What is being asked –
In the material below, find the span from the line with "Figure 16. NH" to the line with "Figure A5. Piezometric" and transcribe only those lines, exactly, ends included, without the pictures.

START Collected material

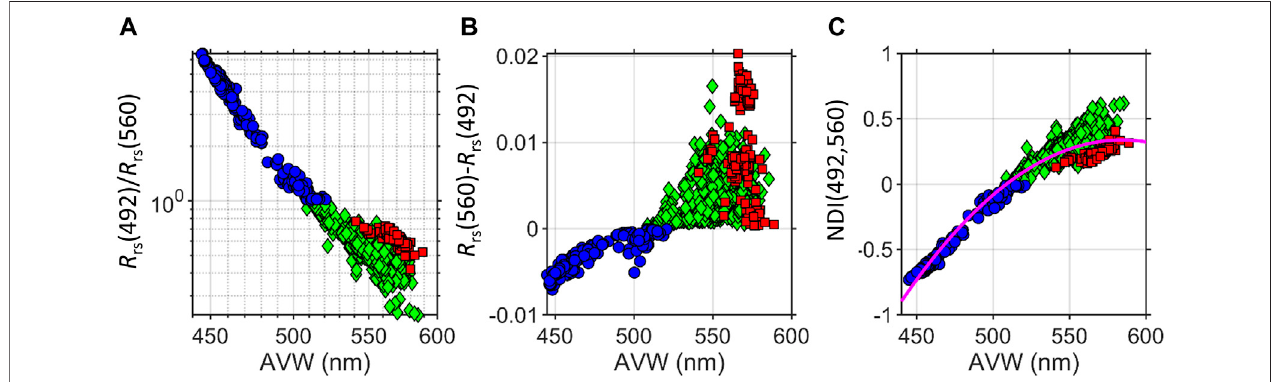
FIGURE 3 | Examples of different spectral band math approaches compared to Apparent Visible Wavelength (AVW) evaluated with the CASCK-P training dataset separated by water type: Blue-green (blue circles), Green (green diamonds) and Brown (red squares). Approaches include (A) Band ratios (B) Band differences and (C) Normalized Difference Indices (NDIs) with different band combinations. These approaches were not selected for use due to overall fi t and divergence of data from different water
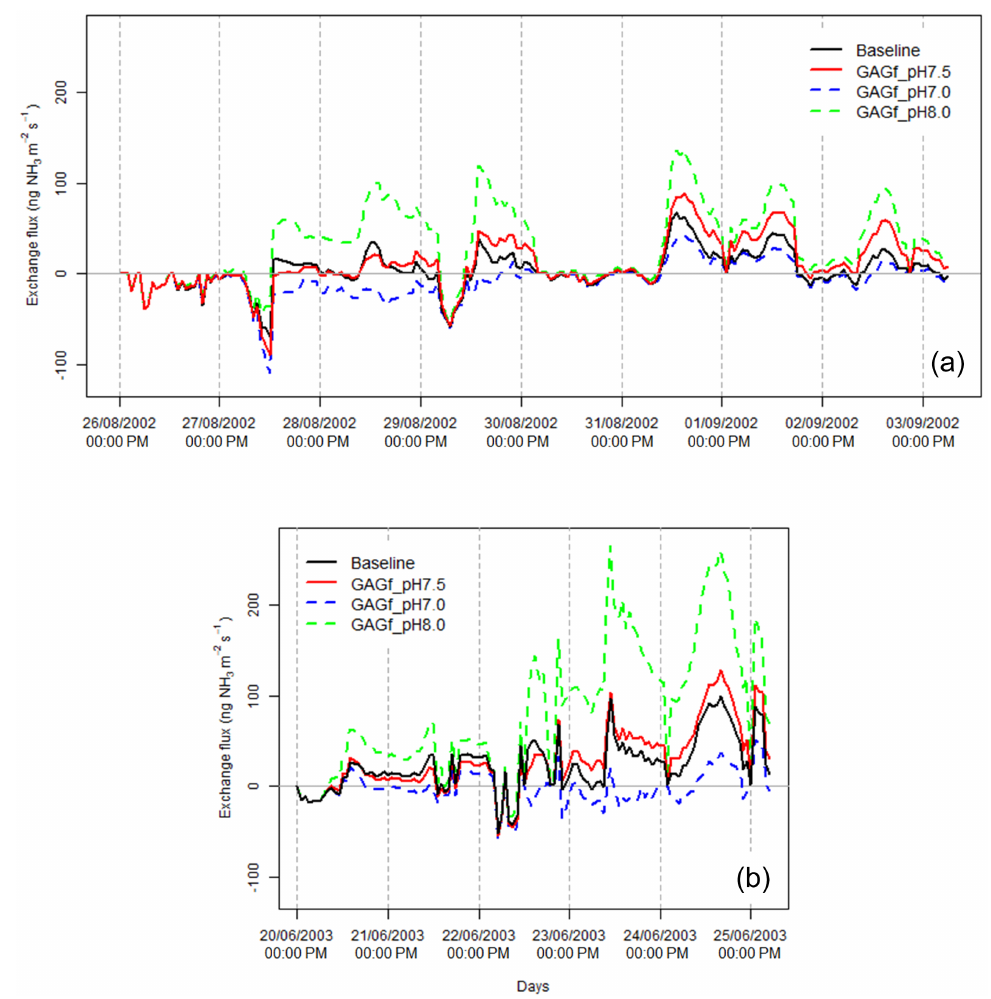
Figure 16. NH 3 exchange fluxes simulated by GAG_field with the original dynamic approach for soil pH (Baseline), and when constant values of soil pH were assumed: pH 7.5 (GAGf_pH7.5), pH 7.0 (GAGf_pH7.0) and pH 8.0 (GAGf_pH8.0). Simulations were carried out for both modelling periods, P2002 (a) and P2003 (b)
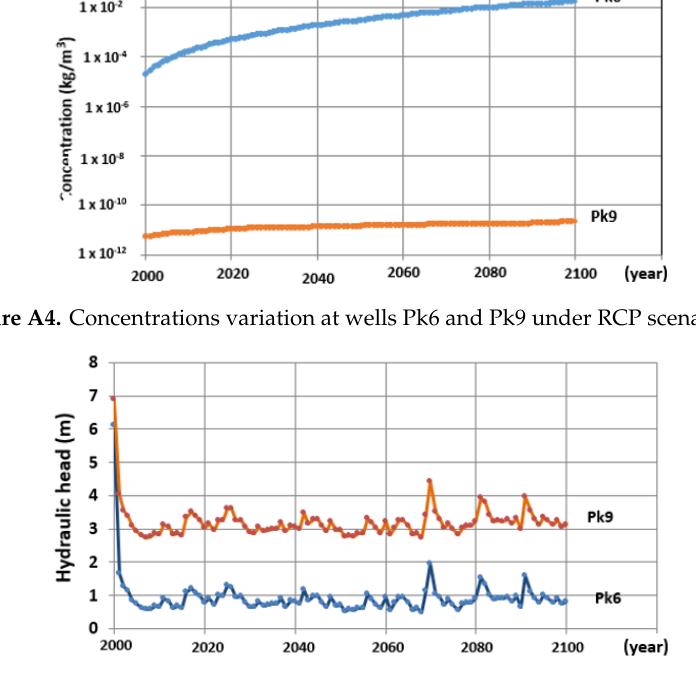
Figure A5. Piezometric variations at wells Pk9 and Pk6 from 2001 to 2100 under scenario RCP 4.5.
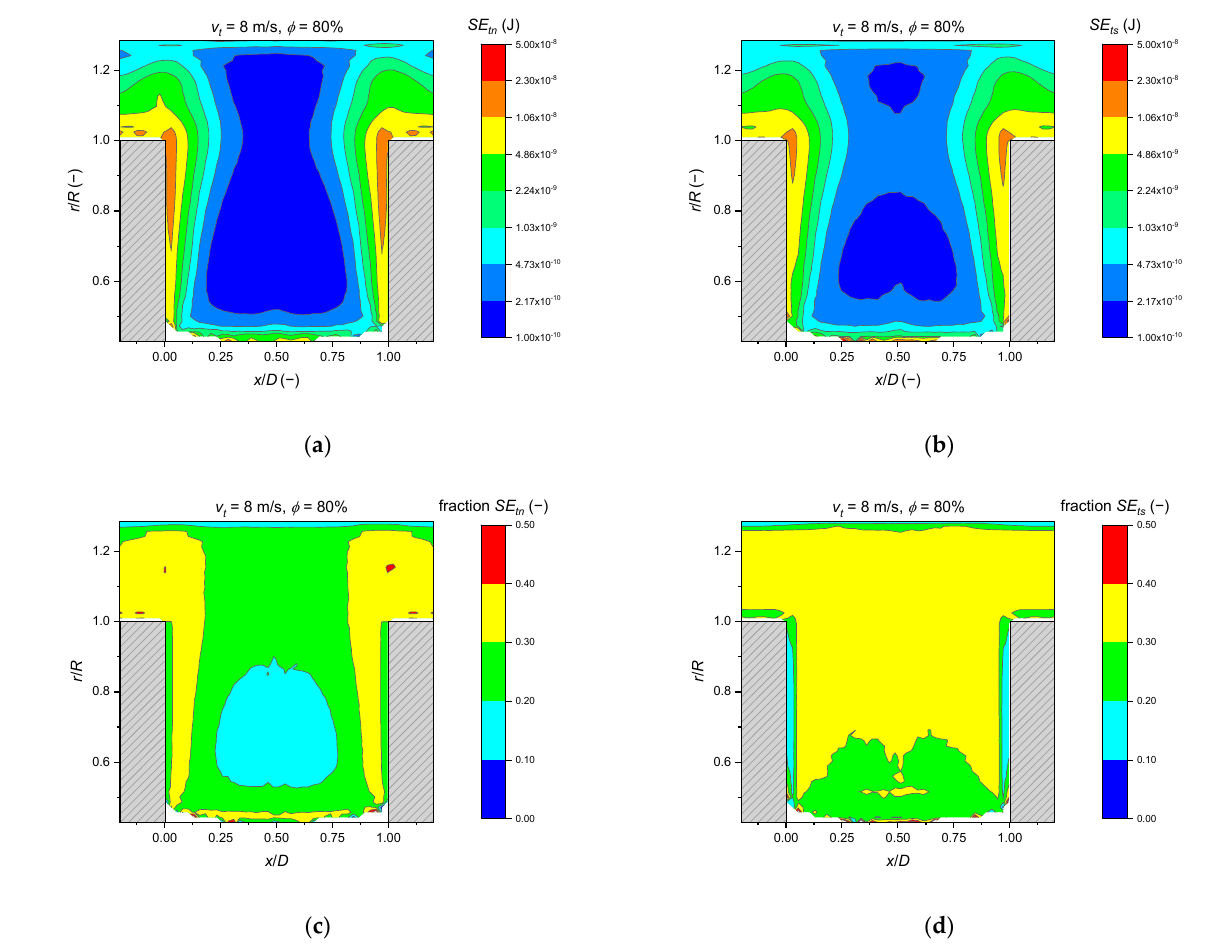
Figure 11. Radially averaged local stress energy components on a logarithmic color scale and their ratio in regard to the total stress energy of a collision: ( a ) stress energy SE tn resulting from the translatoric normal directional component of a collision; ( b ) stress energy SE ts resulting from translatoric shear components of collision; ( c ) ratio of SE tn per total stress energy SE of a collision; ( d ) ratio of SE ts per total stress energy SE of a collision.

END Collected material

Answer to the exercise –
Figure 16. NH 3 exchange fluxes simulated by GAG_field with the original dynamic approach for soil pH (Baseline), and when constant values of soil pH were assumed: pH 7.5 (GAGf_pH7.5), pH 7.0 (GAGf_pH7.0) and pH 8.0 (GAGf_pH8.0). Simulations were carried out for both modelling periods, P2002 (a) and P2003 (b)
Figure A5. Piezometric variations at wells Pk9 and Pk6 from 2001 to 2100 under scenario RCP 4.5.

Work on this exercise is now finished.